God Works, and Man Works
God has given men faculties and capabilities. God works and cooperates with the gifts He has imparted to man, and man, by being a partaker of the divine nature and doing the work of Christ, may be an overcomer and win eternal life. The Lord does not propose to do the work He has given man powers to do. Man's part must be done. He must be a laborer together with God, yoking up with Christ, learning His meekness, His lowliness. God is the all-controlling power. He bestows the gifts; man receives them and acts with the power of the grace of Christ as a living agent.

"Ye are God's husbandry" (1 Corinthians 3:9). The heart is to be worked, subdued, plowed, harrowed, seeded, to bring forth its harvest to God in good works. "Ye are God's building." You cannot build yourself. There is a Power outside of yourself that must do the building of the church, putting brick upon brick, always cooperating with the faculties and powers given of God to man. The Redeemer must find a home in His building. God works and man works. There needs to be a continual taking in of the gifts of God, in order that there may be as free a giving out of these gifts. It is a continual receiving and then restoring. The Lord has provided that the soul shall receive nourishment from Him, to be given out again in the working out of His purposes. In order that there be an outflowing, there must be an income of divinity to humanity. "I will dwell in them, and walk in them" (2 Corinthians 6:16).

The soul temple is to be sacred, holy, pure, and undefiled. There must be a copartnership in which all the power is of God and all the glory belongs to God. The responsibility rests with us. We must receive in thoughts and in feelings, to give in expression. The law of the human and the divine action makes the receiver a laborer together with God. It brings man where he can, united with divinity, work the works of God. Humanity touches humanity. Divine power and the human agency combined will be a complete success, for Christ's righteousness accomplishes everything.

Supernatural Power for Supernatural Works
The reason so many fail to be successful laborers is that they act as though God depended on them, and they are to suggest to God what He chooses to do with them, in the place of their depending on God. They lay aside the supernatural power and fail to do the supernatural work. They are all the time depending on their own and their brethren's human powers. They are narrow in themselves and are always judging after their finite human comprehension. They need uplifting, for they have no power from on high. God gives us bodies, strength of brain, time and opportunity in which to work. It is required that all be put to the tax. With humanity and divinity combined you can accomplish a work as enduring as eternity. When men think the Lord has made a mistake in their individual cases, and they appoint their own work, they will meet with disappointment.

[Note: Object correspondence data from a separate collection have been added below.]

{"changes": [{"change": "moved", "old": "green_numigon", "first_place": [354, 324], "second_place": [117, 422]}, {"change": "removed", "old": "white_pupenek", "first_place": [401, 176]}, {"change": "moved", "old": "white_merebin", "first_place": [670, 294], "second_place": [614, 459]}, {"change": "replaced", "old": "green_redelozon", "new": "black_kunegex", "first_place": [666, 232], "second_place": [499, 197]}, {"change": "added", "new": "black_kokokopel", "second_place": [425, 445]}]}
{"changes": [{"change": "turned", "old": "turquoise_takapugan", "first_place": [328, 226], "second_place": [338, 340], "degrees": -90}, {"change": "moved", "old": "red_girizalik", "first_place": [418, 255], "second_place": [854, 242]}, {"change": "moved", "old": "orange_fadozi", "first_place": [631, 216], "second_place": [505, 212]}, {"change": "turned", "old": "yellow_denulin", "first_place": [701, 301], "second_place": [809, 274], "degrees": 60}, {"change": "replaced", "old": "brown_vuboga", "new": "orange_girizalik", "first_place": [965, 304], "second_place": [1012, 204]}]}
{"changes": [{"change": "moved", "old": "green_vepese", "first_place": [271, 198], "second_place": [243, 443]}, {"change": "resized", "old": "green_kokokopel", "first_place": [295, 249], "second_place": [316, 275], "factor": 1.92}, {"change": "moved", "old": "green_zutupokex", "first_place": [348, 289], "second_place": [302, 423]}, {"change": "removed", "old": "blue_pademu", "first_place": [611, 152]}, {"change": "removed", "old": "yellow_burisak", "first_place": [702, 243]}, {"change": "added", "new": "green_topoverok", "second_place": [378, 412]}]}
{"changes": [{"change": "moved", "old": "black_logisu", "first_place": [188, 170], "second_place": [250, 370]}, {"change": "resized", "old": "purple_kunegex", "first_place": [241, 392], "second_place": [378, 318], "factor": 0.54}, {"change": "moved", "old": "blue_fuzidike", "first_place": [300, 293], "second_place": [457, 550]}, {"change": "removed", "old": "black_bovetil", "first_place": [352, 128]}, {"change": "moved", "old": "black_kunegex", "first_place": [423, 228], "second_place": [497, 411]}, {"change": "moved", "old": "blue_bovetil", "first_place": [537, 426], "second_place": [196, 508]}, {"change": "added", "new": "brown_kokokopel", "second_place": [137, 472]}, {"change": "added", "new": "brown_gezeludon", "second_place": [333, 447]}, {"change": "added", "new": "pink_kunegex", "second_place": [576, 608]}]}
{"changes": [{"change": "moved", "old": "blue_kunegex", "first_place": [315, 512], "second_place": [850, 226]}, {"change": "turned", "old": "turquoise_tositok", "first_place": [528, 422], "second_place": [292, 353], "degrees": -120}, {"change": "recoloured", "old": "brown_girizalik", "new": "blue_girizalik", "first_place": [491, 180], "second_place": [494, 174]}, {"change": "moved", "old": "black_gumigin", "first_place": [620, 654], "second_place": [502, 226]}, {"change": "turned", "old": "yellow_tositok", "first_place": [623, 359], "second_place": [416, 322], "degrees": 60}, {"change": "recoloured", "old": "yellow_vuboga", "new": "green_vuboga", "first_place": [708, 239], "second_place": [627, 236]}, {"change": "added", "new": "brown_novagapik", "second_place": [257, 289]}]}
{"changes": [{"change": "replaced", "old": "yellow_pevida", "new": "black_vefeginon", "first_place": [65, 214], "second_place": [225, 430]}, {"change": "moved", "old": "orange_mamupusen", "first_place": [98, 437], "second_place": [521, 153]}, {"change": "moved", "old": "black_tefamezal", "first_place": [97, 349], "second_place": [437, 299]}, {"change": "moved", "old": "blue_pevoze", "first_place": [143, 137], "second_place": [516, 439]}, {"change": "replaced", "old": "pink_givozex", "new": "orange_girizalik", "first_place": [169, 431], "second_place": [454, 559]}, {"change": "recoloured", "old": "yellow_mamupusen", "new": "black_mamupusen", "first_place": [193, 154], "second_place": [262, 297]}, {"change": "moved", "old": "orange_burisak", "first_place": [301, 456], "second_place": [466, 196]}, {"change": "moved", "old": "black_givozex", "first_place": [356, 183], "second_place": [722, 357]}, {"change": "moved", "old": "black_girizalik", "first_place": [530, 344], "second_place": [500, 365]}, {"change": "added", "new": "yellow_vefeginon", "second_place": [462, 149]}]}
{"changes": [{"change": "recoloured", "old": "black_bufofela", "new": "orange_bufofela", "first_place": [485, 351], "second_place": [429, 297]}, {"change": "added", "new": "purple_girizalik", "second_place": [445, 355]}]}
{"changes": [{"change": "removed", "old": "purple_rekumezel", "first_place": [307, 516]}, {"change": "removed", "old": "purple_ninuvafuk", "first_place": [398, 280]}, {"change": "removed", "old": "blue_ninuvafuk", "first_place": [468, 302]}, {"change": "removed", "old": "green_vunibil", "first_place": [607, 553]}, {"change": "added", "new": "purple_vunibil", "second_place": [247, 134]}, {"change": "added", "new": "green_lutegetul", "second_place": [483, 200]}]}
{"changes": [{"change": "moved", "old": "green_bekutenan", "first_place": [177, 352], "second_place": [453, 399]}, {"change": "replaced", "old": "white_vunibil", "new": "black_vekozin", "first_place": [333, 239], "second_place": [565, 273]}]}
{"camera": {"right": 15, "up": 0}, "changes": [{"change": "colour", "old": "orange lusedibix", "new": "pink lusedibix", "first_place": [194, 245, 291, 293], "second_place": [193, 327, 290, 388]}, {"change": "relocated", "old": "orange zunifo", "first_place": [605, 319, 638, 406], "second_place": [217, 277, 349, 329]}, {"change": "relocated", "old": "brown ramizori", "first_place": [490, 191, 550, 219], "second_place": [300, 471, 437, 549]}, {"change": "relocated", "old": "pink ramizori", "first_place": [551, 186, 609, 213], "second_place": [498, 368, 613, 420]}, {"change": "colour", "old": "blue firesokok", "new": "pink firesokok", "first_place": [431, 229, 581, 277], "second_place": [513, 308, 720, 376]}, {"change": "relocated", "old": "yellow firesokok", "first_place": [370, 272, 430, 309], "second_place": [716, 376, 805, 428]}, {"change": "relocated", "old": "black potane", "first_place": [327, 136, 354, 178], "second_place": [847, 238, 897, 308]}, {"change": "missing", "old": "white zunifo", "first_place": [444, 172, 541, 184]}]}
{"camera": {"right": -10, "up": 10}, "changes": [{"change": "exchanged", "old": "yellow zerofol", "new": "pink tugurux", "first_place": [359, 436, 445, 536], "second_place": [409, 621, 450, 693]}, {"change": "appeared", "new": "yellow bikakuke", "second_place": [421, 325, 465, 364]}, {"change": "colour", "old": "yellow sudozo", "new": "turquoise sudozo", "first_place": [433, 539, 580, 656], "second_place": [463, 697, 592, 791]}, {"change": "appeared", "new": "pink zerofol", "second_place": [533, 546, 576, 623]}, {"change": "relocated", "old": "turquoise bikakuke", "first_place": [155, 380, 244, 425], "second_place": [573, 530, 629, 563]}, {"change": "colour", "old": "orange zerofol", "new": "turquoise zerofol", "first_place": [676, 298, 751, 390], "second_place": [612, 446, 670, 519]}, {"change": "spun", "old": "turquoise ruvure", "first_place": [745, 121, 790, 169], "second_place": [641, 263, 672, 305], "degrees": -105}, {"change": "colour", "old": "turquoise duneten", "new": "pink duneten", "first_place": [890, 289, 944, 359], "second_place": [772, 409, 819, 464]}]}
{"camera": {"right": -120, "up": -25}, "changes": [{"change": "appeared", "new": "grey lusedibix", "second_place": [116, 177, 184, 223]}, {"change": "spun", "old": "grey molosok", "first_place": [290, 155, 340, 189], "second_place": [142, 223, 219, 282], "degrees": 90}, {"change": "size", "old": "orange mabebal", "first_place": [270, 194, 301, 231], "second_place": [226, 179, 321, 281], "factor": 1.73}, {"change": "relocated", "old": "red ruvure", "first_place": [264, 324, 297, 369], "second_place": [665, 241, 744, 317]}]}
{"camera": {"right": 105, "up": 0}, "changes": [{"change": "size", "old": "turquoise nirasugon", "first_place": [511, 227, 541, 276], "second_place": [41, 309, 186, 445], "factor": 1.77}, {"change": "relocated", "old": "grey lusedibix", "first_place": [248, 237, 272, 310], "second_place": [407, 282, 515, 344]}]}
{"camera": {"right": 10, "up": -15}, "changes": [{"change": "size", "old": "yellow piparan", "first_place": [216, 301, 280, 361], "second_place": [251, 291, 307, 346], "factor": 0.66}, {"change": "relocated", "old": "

"By grace are ye saved through faith; and that not of yourselves: it is the gift of God" (Ephesians 2:8). Here is truth that will unfold the subject to your mind if you do not close it to the rays of light. Eternal life is an infinite gift. This places it outside the possibility of our earning it, because it is infinite. It must necessarily be a gift. As a gift it must be received by faith, and gratitude and praise be offered to God. Solid faith will not lead anyone away into fanaticism or into acting the slothful servant. It is the bewitching power of Satan that leads men to look to themselves in the place of looking to Jesus. The righteousness of Christ must go before us if the glory of the Lord becomes our rereward. If we do God's will, we may accept large blessings as God's free gift, but not because of any merit in us; this is of no value. Do the work of Christ, and you will honor God and come off more than conquerors through Him that has loved us and given His life for us, that we should have life and salvation in Jesus Christ.

Printed in Faith and Works, pp. 23-28.